The CIA has secretly collected bulk data related to Americans without a warrant, according to a letter from two senators obtained by the New York Times.

The CIA censored the nature of the data being collected in a newly declassified publicized version of the letter.

Democratic Senators Ron Wyden and Martin Heinrich sent a letter to CIA Director William Burns and National Intelligence chief Avril Haines calling to declassify information about the program.

The letter said that the CIA had not informed the Senate Intelligence Committee of its program.

The letter said the program may run afoul of legislation intended to “limit and, in some cases, prohibit the warrantless collection of Americans’ records.”

Congress in 2015 banned the bulk collection of telecom metadata under the Patriot Act and limited other types of bulk surveillance under the Foreign Intelligence Surveillance Act.

Yet “the C.I.A. has secretly conducted its own bulk program” under Executive Order 12333, which governs intelligence activities unregulated by Congress.

“It has done so entirely outside the statutory framework that Congress and the public believe govern this collection, and without any of the judicial, congressional or even executive branch oversight that comes with FISA collection,” the letter said. “This basic fact has been kept from the public and from Congress.”

CIA redacted report:

The letter came in response to a heavily redacted report by a watchdog panel scrutinizing intelligence community activities under Executive Order 12333.

The senators said the report detailed a program that the CIA did not inform the Intelligence Committee about. An intelligence official told the Times that the panel was aware of the program but may not have been told about certain tools used by the agency.

The report said that the CIA has not fully developed guidelines for processing the data.

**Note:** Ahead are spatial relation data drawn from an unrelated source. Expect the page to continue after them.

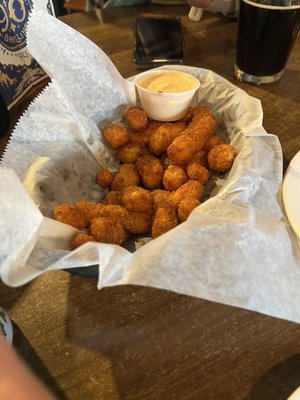
Locate an element on the screen. basket is located at coordinates click(72, 154).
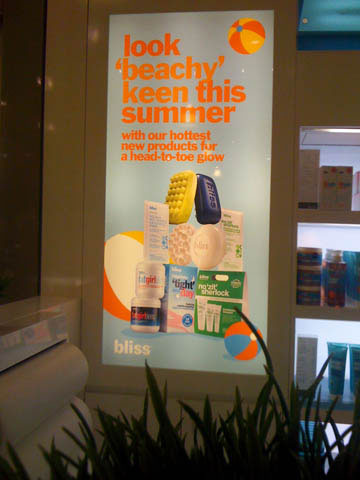
This screenshot has width=360, height=480. Identify the location of cylindrical container. (308, 300), (311, 276), (311, 259).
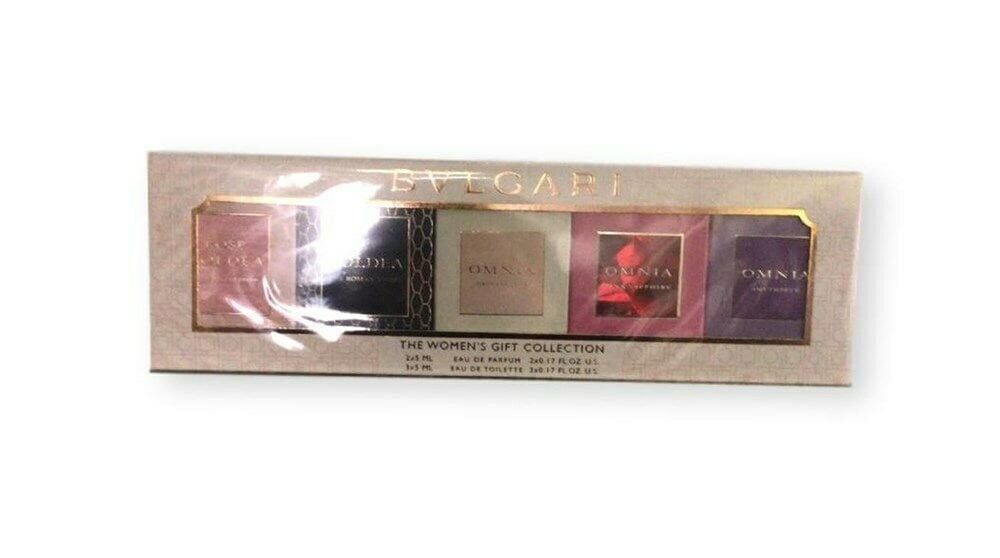
The height and width of the screenshot is (558, 1000). Identify the location of box. (278, 320).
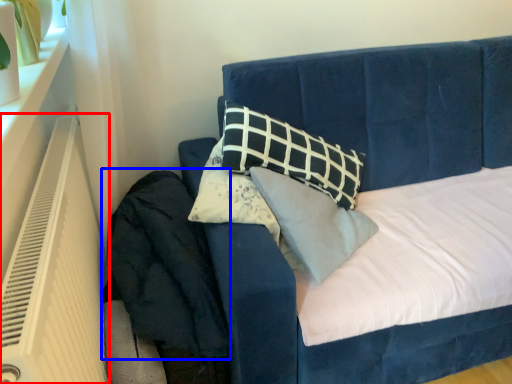
Question: Which point is further to the camera, heater (highlighted by a red box) or velvet (highlighted by a blue box)?

Choices:
 (A) heater
 (B) velvet

Answer: (B)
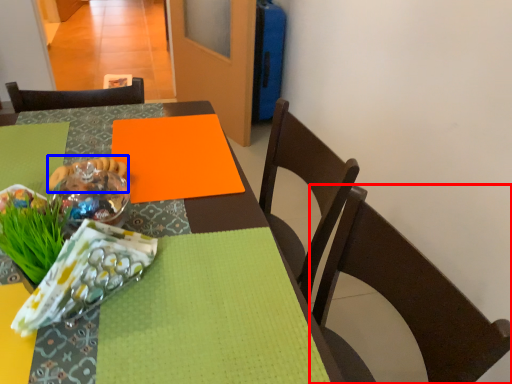
Question: Which object appears closest to the camera in this image, chair (highlighted by a red box) or food (highlighted by a blue box)?

Choices:
 (A) chair
 (B) food

Answer: (A)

The report also said that CIA officials “use an American’s identifier as a query term when searching the unspecified data, a box pops up to remind them that the search must have a foreign intelligence purpose. But the officials are not required to record what that purpose was, and the recommendations urged the agency to do so,” according to the Times.

CIA defends:

Kristi Scott, the C.I.A.’s privacy and civil liberties officer, defended the program.

“C.I.A. recognizes and takes very seriously our obligation to respect the privacy and civil liberties of U.S. persons in the conduct of our vital national security mission, and conducts our activities, including collection activities, in compliance with U.S. law, Executive Order 12333 and our attorney general guidelines,” she said. “C.I.A. is committed to transparency consistent with our obligation to protect intelligence sources and methods.”

But Wyden and Heinrich urged the CIA to declassify the nature of its relationship with the sources of the data, the types of data it is collecting, and “the rules governing the use, storage, dissemination and queries (including U.S. person queries) of the records.”